→ Applica quanto letto:
a: Ricopia dal testo selezionato il passo che va da "Ma non è andato" fino a "il quadro accusatorio.".
b: Riassumi il testo selezionato in due frasi.

TELEFONATE SU SCOMMESSE Ieri ha risposto alle domande Desmond Lucky, assistito dall'avv. Gianfranco Borgani, negando su tutta la linea: lui non conosceva Pamela e non le ha ceduto la droga. Le telefonate con Oseghale? Contatti sulle puntate all'Eurobet. Ma ha raccontato di averle giocate in una sala scommesse lontana da via Spalato, mentre il suo cellulare narra un'altra storia. Awelima, assistito dall'avv. Giuseppe Lupi, si è avvalso della facoltà di non rispondere. Su di lui pesa il fatto di avere fatto perdere le proprie tracce e poi di essere stato bloccato venerdì scorso a Milano.



IL QUARTO NIGERIANO Sempre a una questione di telefoni è legato il quarto indagato, un altro nigeriano che a differenza degli altri «ha cooperato da subito con gli inquirenti rispondendo a tutte le domande» dice il suo legale. Ha ricevuto una telefonata o un sms da Oseghale che gli chiedeva aiuto perché Pamela si sentiva male.
Ma non è andato nell'appartamento. Le risposte verranno dalla perizia telefonica definitiva e dagli esiti degli accertamenti scientifici dei Ris, completati ieri, con rilievi palmari, plantari e accertamenti biologici da incrociare con le tracce individuate nell'appartamento. Tanti tasselli, insomma, che cominciano a formare il quadro accusatorio.

→ Informazioni estratte:
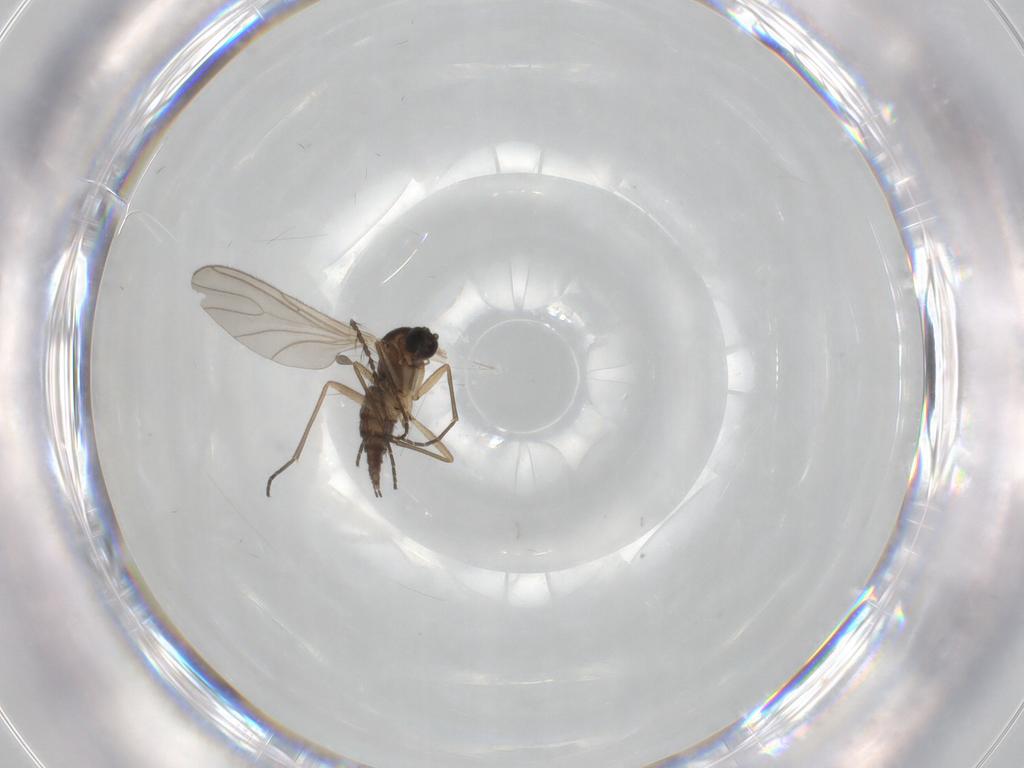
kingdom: Animalia
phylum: Arthropoda
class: Insecta
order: Diptera
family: Sciaridae
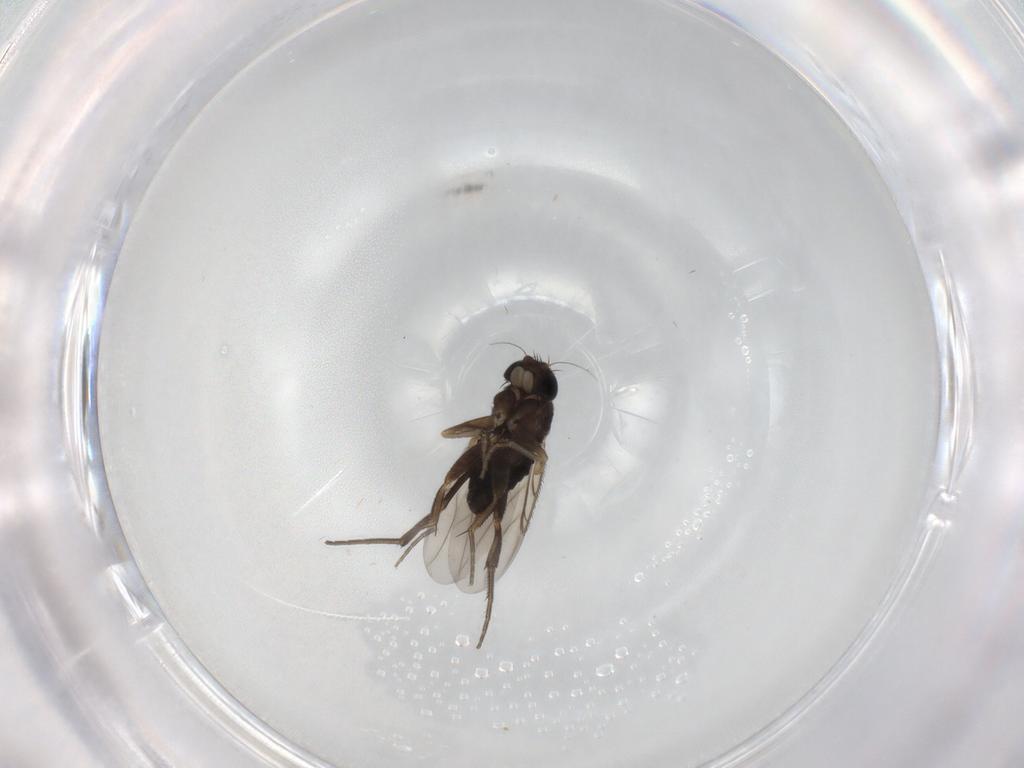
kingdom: Animalia
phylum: Arthropoda
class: Insecta
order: Diptera
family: Phoridae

→ Risultati attesi:
a:
Ma non è andato nell'appartamento. Le risposte verranno dalla perizia telefonica definitiva e dagli esiti degli accertamenti scientifici dei Ris, completati ieri, con rilievi palmari, plantari e accertamenti biologici da incrociare con le tracce individuate nell'appartamento. Tanti tasselli, insomma, che cominciano a formare il quadro accusatorio.

b: Desmond Lucky ha negato di conoscere Pamela e di averle ceduto la droga, attribuendo le telefonate con Oseghale alle puntate all'Eurobet, mentre Awelima si è avvalso della facoltà di non rispondere. Un quarto indagato nigeriano, che ha cooperato con gli inquirenti, ha ricevuto da Oseghale una richiesta di aiuto ma non è andato nell'appartamento, e le risposte verranno dalla perizia telefonica definitiva e dagli accertamenti scientifici dei Ris.